Horion grades a service on three pillars: metrics, logs, and traces. Each pillar produces a 0–100 sub-score, and the overall score is a weighted mean. The weights are configurable per service, but the defaults — 35 / 30 / 35 — landed after we tested a few dozen real codebases.

What goes into a pillar is more interesting than the weight. For metrics, the rubric checks for:

A clear set of SLIs declared per endpoint.
Histogram-based latency instead of averages.
Cardinality budgets that don't blow up under traffic.
Metric names that follow a stable naming convention.

Each criterion is a yes/no with an explanation. The pillar score is the share of criteria that pass. No magic.

Why the score finally argued back

The unlock wasn't a smarter model. It was making the rubric legible. Every criterion has a short name, a short reason, and a link to the offending file and line. When the engine drops a service from 78 to 64, you can read the diff and see exactly which three criteria flipped.

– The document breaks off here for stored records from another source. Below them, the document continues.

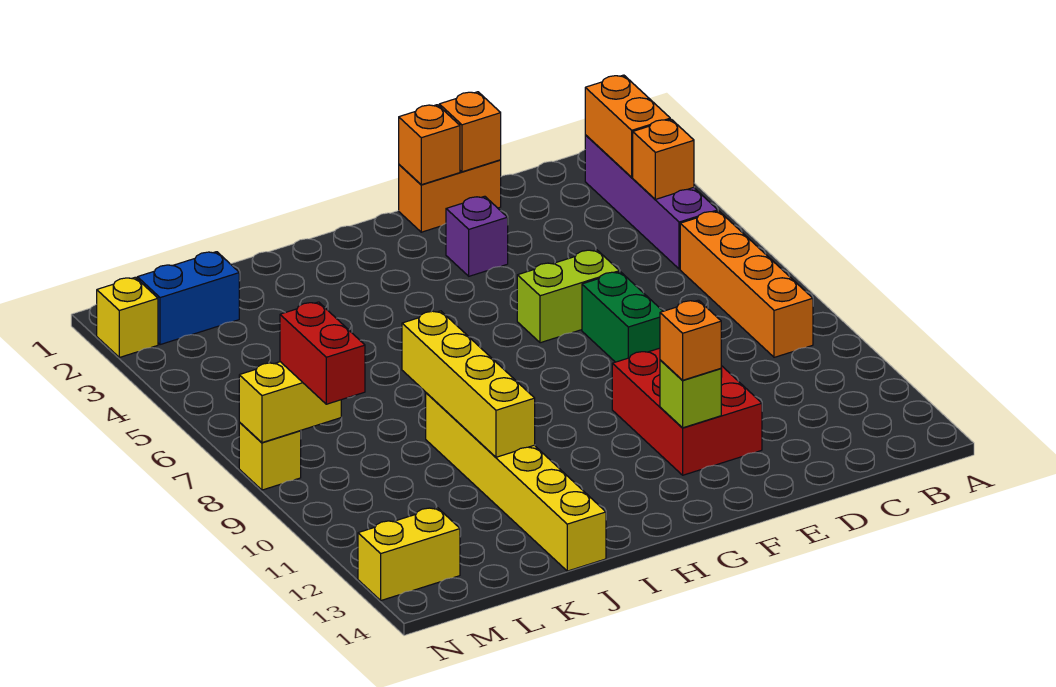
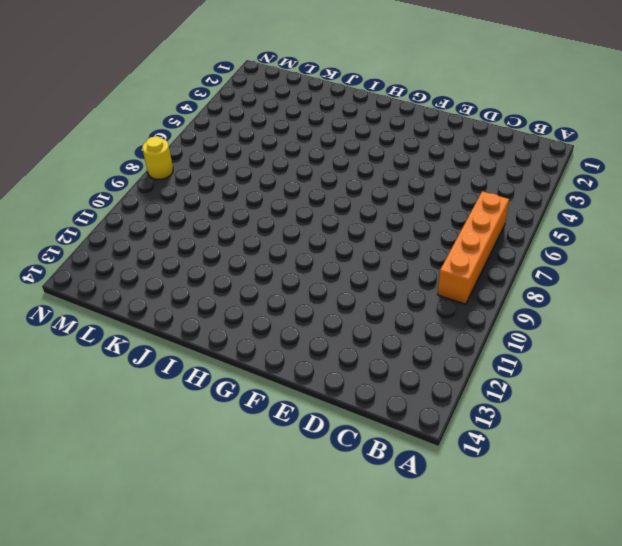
yellow 1x1 round brick [142,136,173,179] -> yellow 1x1 brick [239,422,301,490]
none -> purple 1x4 brick [585,135,718,269]
none -> orange 1x2 brick [399,160,501,232]
none -> lime 1x2 brick [517,250,619,343]

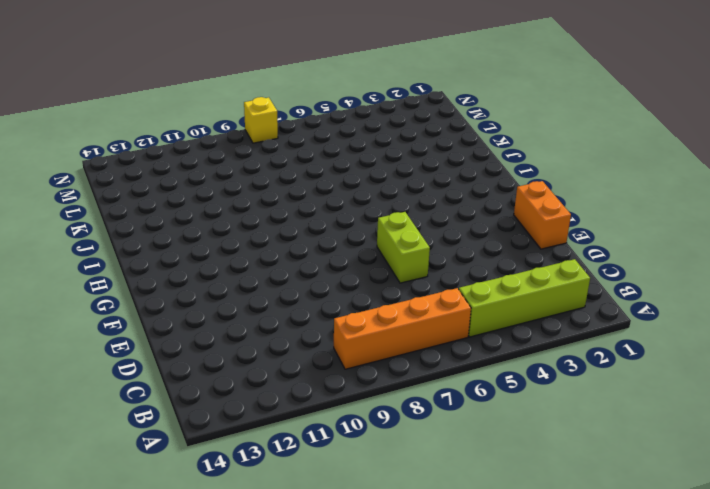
lime 1x4 brick [459,259,590,337] -> purple 1x4 brick [585,135,718,269]
none -> green 1x2 brick [582,272,663,362]
none -> red 2x3 brick [612,348,762,475]
none -> purple 1x1 brick [446,196,508,276]

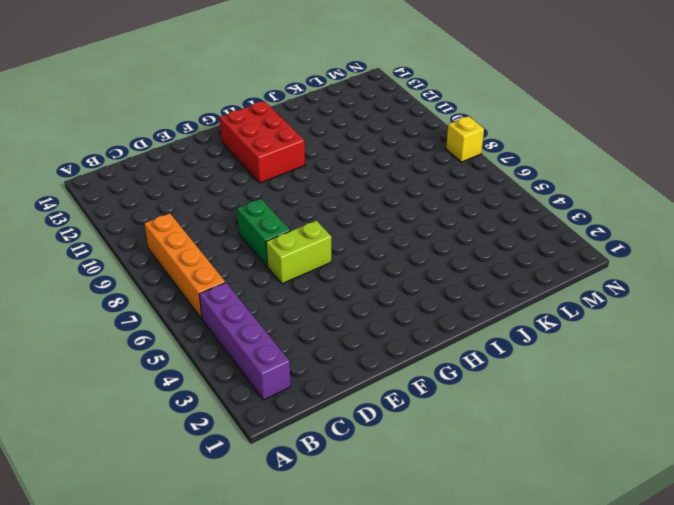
red 2x3 brick [220,101,305,183] -> red 2x3 brick moved to [612,348,762,475]
none -> orange 1x2 brick [399,160,501,232]
none -> purple 1x1 brick [446,196,508,276]
none -> yellow 1x6 brick [426,393,606,571]

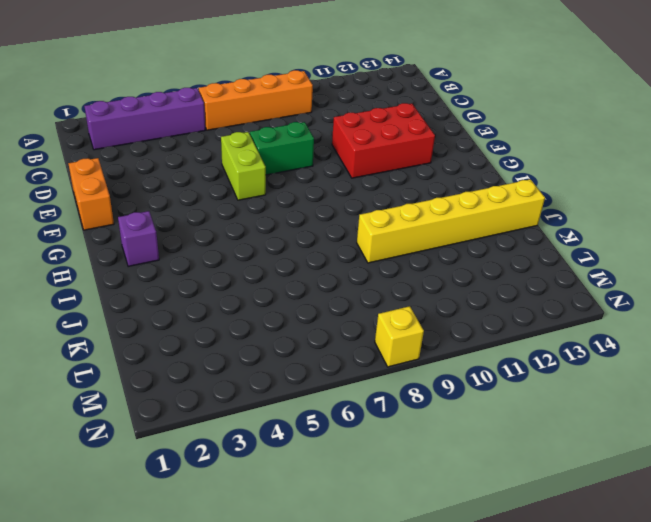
purple 1x1 brick [118,211,159,267] -> purple 1x1 brick moved to [446,196,508,276]
none -> blue 1x2 brick [137,252,239,345]
none -> yellow 1x2 brick [358,508,460,600]
none -> yellow 1x1 brick [97,277,158,357]

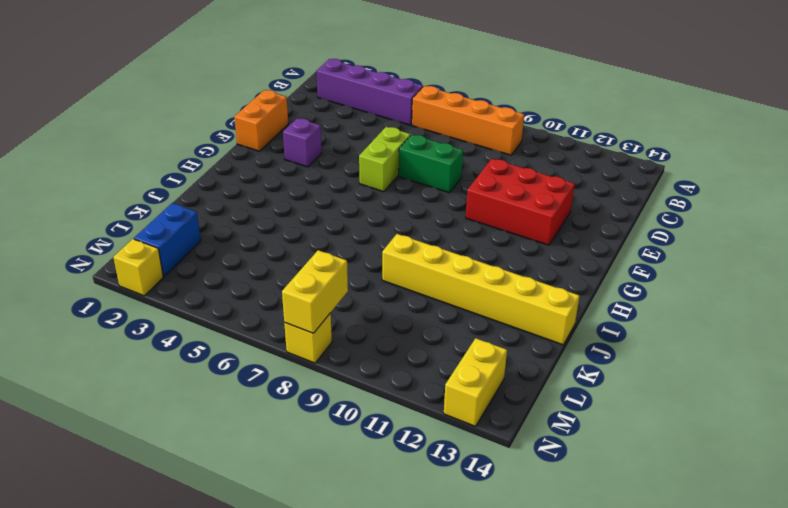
none -> orange 1x2 brick [585,75,670,177]
none -> orange 1x1 brick [633,119,694,199]
none -> orange 1x1 brick [439,92,501,172]

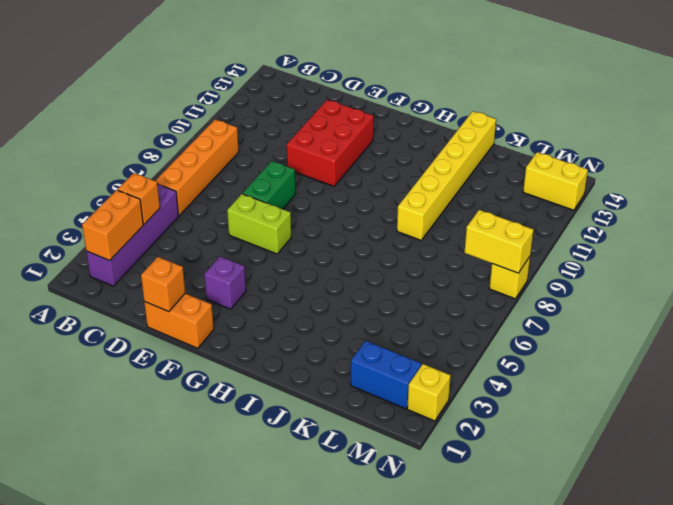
none -> orange 1x1 brick [399,105,460,185]
none -> lime 1x1 brick [660,360,721,428]
none -> yellow 1x4 brick [402,311,535,457]

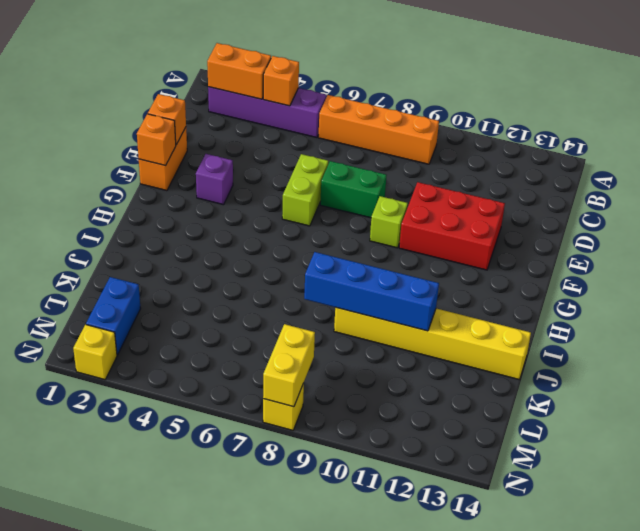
lime 1x1 brick [370,196,408,248] -> lime 1x1 brick moved to [660,360,721,428]
blue 1x4 brick [304,252,439,331] -> yellow 1x4 brick [402,311,535,457]
none -> yellow 1x2 brick [358,508,460,600]
none -> orange 1x1 brick [660,300,721,380]
none -> red 1x2 brick [280,302,365,404]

A score nobody can read is a score nobody can fight.

That changed how reviewers used Horion. The score stopped being a status light and started being a checklist people could push back on — sometimes correctly.

What we threw away

A few things we tried and removed:

Free-form LLM grading of telemetry quality. Too noisy across runs.
Composite scores that mixed pillars before showing them. People couldn't tell why the number moved.
A "code quality" pillar. Out of scope. Horion is about observability, not linting.

The current rubric is boring on purpose. Boring rubrics are the ones engineers trust to argue with.